ELG 7187C - Deriving protocols for communication services and distributed workflow applications

Note: on overview of the issues discussed here is given in the Powerpoint slides on "Deriving component designs".

The problem

Assumption: We assume that the system is composed out of a number of components (which may communicate through message passing). Each component can perform certain local actions.

Problem: Given a global service specification which defines the order in which the local actions at the different components should be exercuted, we want to find a communication protocol that defines the behavior of the protocol entities executing on each component.
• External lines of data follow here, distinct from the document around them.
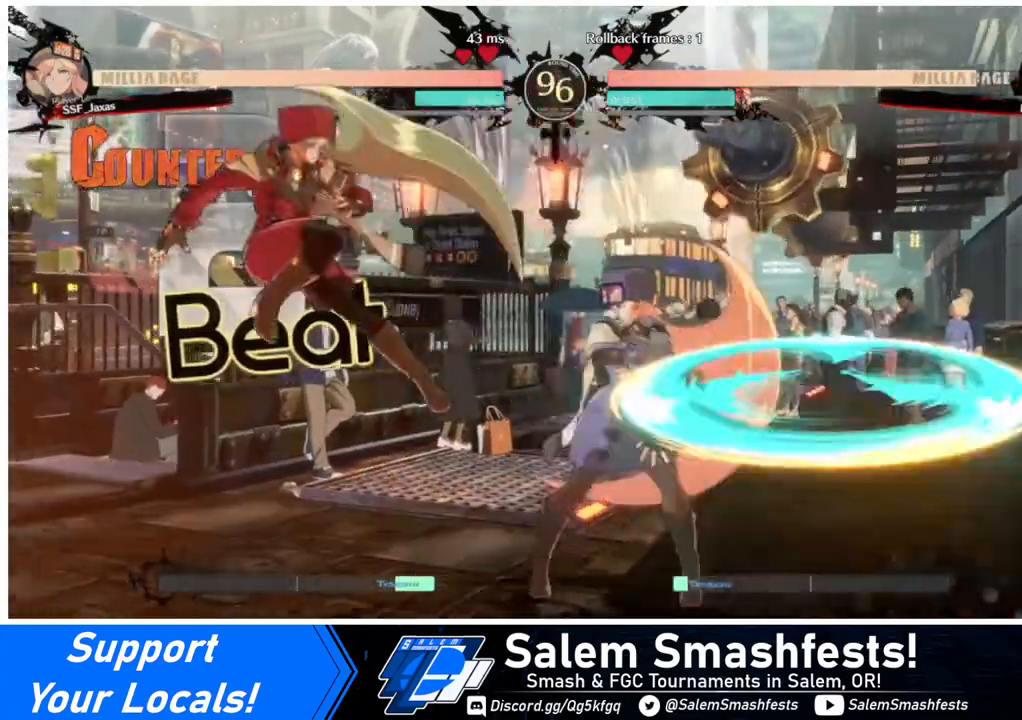
{"buttons": ["DPAD_RIGHT"], "events": [[400, "DPAD_RIGHT", "down"]]}
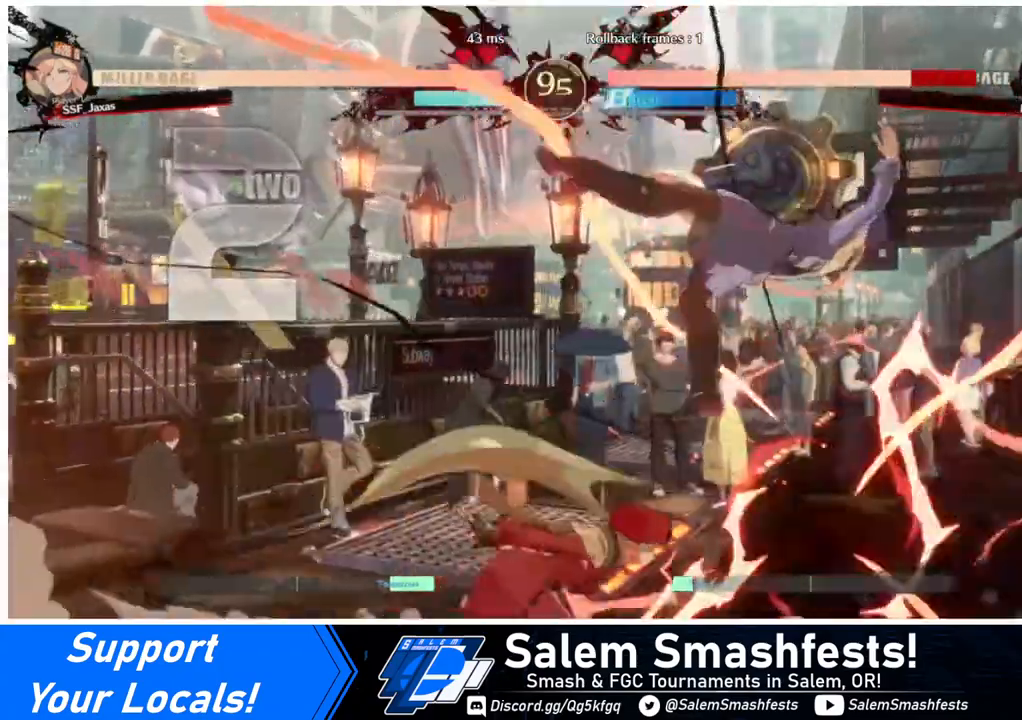
{"buttons": [], "events": [[40, "DPAD_RIGHT", "up"], [120, "TRIANGLE", "down"], [200, "TRIANGLE", "up"]]}
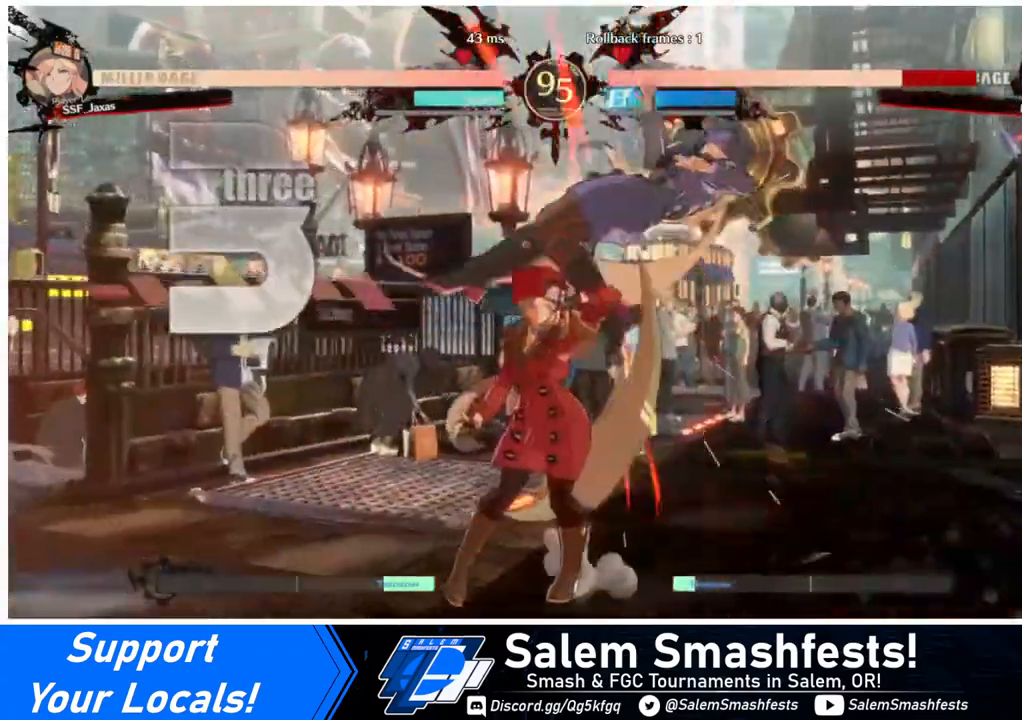
{"buttons": [], "events": [[80, "DPAD_RIGHT", "down"], [120, "DPAD_UP", "down"], [280, "DPAD_UP", "up"], [320, "TRIANGLE", "down"], [360, "DPAD_RIGHT", "up"], [440, "TRIANGLE", "up"]]}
Such an entity is assumed to be able to control the local actions through rendezvous communication with some application software, and communicate with the entities on the other system components by the exchange of messages. We therefore want to find an algorithm that takes as input the local actions and the global service specification, and produces as output the set of messages for communication between the protocol entities, and the entity behaviors which define the order of (local) execution of sending and receiving of messages and the execution of local actions.

We consider in the following cases with different languages used for defining the global behavior specification, starting with the most simple form: Labelled transition systems

Service specification in the form of a Labelled Transition System (LTS)

Assumptions

Idea for the derivation of a communication protocol

Limitations

Service specification in the form of a Petri net

Assumptions

Idea for the derivation of a communication protocol

Here is an example:

Original Service Specifiction With swimlanes
service spec swimlanes
Transformation principle Final result
transformation result

Notes: This is the same idea which is presented in Slide 36 of the Powerpoint slides on "Deriving component designs". If the Petri net is not a free-choice Petri net, the problem of making choices between different transitions is much more difficult.

Different kinds of choices (application perspective)

Service specification in the form of a LTS with concurrency (like UML State diagrams with hierarchical states containing concurrent behaviors)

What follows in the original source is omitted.